Answer: When you’re in a job like being a principal, you’re here to serve the community and the students. You want to make every event as special as you can and that has been taken away from us.

It is really hard not to be able to do things for kids. I think Kendall is a special place. I like to be with the students. I like to be with the teachers and it’s been really hard to be isolated from them.

But what I love to hear is kids telling me how much they miss coming to school.

I think that’s a process that we’re all working through. For our teachers they have had to learn how to teach all over again. My analogy is for our teachers it’s like their first year of teaching all over again. And for our students it’s like their first year of college. We’re all learning how to learn and how to teach in a different world, and they’re doing a great job.

Question: Do teachers come to the building very often?

Answer: Not very much. They will trickle in once in a while to pick up resources or to close up something in their classroom. We’ve really tried to keep them at home to make that safe. They have the opportunity to access the building but mostly they work from home.

Question: It must be weird to come to the school in March, April and May, when normally it’s bustling and to have it be so quiet with just a few people here.

Answer: Many days I’m here by myself in the office. The secretaries don’t come in every day.

But we still have graduation.

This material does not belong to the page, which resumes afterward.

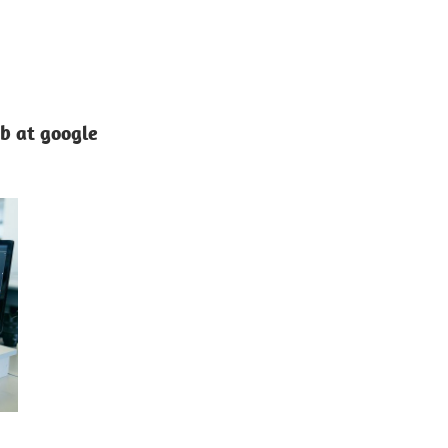
ob at google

We have a program to create. We have an awards ceremony we are preparing. We have a Top 10 recognition that we’re doing June 1. We have Honor Society induction that we’re doing Thursday via Zoom. Junior National Honor Society induction was last week so we’re really committed to making memorable experiences for our students the best that we can.

Question: The Top 10 recognition, how would you do that?

Answer: Our plan is to do it in the east parking lot. We will follow the same format that we have always done. We will read a little bio about each student. They will stay in their cars. When their name is called, Mrs. (Julie) Christensen, the district superintendent, and Mrs. (Lisa) Levett, the Board of Education president, will hand them their plaque and medallion and then they’ll go back to their car.

My plan is to have some desserts that we can take to the cars. Just to have a little celebration.